▶ [TEXT]
::::::
# The batteries that can last twice as long



## zadiac (9/8/16)

The batteries that can last twice as long



27 February 2015 Last updated at 15:01 GMT 


The Mobile World Congress (MWC) is about to start in Barcelona, but one of the biggest complaints about mobile phones is that they run out of battery life far too quickly. One company, however, is offering a possible solution.

 
BBC Click's Spencer Kelly meets the researchers at SolidEnergy Systems, a company in Massachusetts in the US, who are creating lithium-ion batteries which are smaller and they say will last twice as long as standard batteries.

The BBC Click team will be reporting from the Mobile World Congress next week.

I really hope this tech will be applied to 18650 batteries as well. It will be awesome! 

More at BBC.com/Click and @BBCClick

http://www.bbc.com/news/technology-31648337

Reactions: Like 3 | Informative 1


----------



## gertvanjoe (9/8/16)

As much pleasure as I put from Lithium technologies, I so wish that they would find something that has lower environmental impact to mine.


----------



## blujeenz (9/8/16)

gertvanjoe said:


> I so wish that they would find something that has lower environmental impact to mine.



What do you mean?
I was under the impression that Li is extracted from brine ponds.






http://www.lithiummine.com/lithium-mining


> Producing lithium from brines remains the most efficient and cost effective process


----------



## gertvanjoe (10/8/16)

True. But where they are done it will never be the same again. Granted thats the case with most surface mining but I believe ponds to be the worst as they cover so much. Ok now Im done being a tree hugger. I work petrochem so no treehugging in my job no.
::::::
▶ [Chart comprehension data]
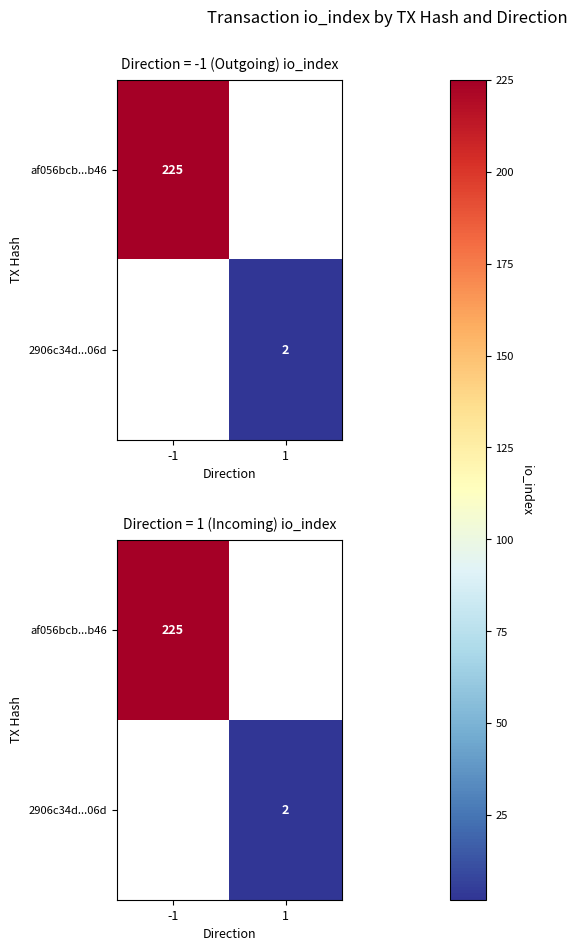

List the series in order of their peak value, highest first.

af056bcb...b46, 2906c34d...06d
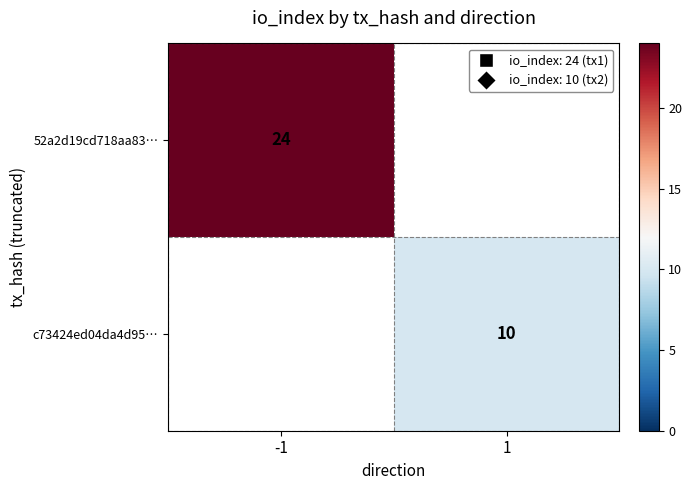

True or false: c73424ed04da4d95… has a value of 3 at 1.

False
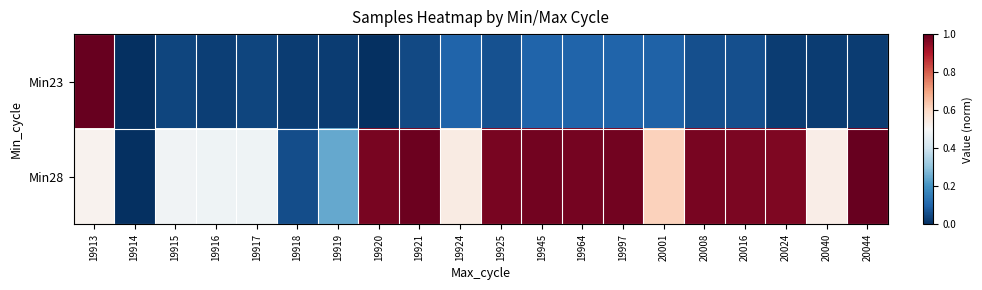

Reading left to right, what are all the values shown in this chart?

Min23: 19913=1.0	19914=0.0	19915=0.0	19916=0.0	19917=0.0	19918=0.0	19919=0.0	19920=0.0	19921=0.1	19924=0.1	19925=0.1	19945=0.1	19964=0.1	19997=0.1	20001=0.1	20008=0.1	20016=0.1	20024=0.0	20040=0.0	20044=0.0
Min28: 19913=0.5	19914=0.0	19915=0.5	19916=0.5	19917=0.5	19918=0.1	19919=0.2	19920=1.0	19921=1.0	19924=0.5	19925=1.0	19945=1.0	19964=1.0	19997=1.0	20001=0.6	20008=1.0	20016=1.0	20024=1.0	20040=0.5	20044=1.0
::::::
▶ [WRITTEN TASK 1] In two sentences, summarize the forum thread about longer-lasting batteries.
▶ [WRITTEN TASK 2] Extend the forum thread about longer-lasting batteries, starting after its final post.
The records are separate material with no connection to the battery thread.

▶ [EXERCISE ANSWER 1] A forum post shares a BBC report on SolidEnergy Systems, a Massachusetts company creating smaller lithium-ion batteries that it says will last twice as long as standard ones, and the poster hopes the technology will reach 18650 batteries. Another member wishes lithium had a lower environmental impact to mine, and after being told it comes from brine ponds, replies that ponds are the worst because they cover so much.

▶ [EXERCISE ANSWER 2]
Sent from Mars

Reactions: Winner 1


----------



## gertvanjoe (10/8/16)

efficient .. yes  friendly ... .Hitting someone one the nose is most efficient at shutting them up, but they will likely file a suite after hiehie

Sent from Mars


----------



## blujeenz (10/8/16)

gertvanjoe said:


> True. But where they are done it will never be the same again. Granted thats the case with most surface mining but I believe ponds to be the worst as they cover so much. Ok now Im done being a tree hugger. I work petrochem so no treehugging in my job no.
> 
> Sent from Mars


okay, I see what you mean.
I figured it was far better than open cast mining.
There are some native cultures ( I think American Indian or Au Aborigine) that perceive our urban cities to be scabs on earth. So I guess progress as a civilization has a lot to be desired on many fronts.

Reactions: Agree 1


----------



## gertvanjoe (10/8/16)

Guess it still beats a tobacco plantation for my personal health


----------



## zadiac (10/8/16)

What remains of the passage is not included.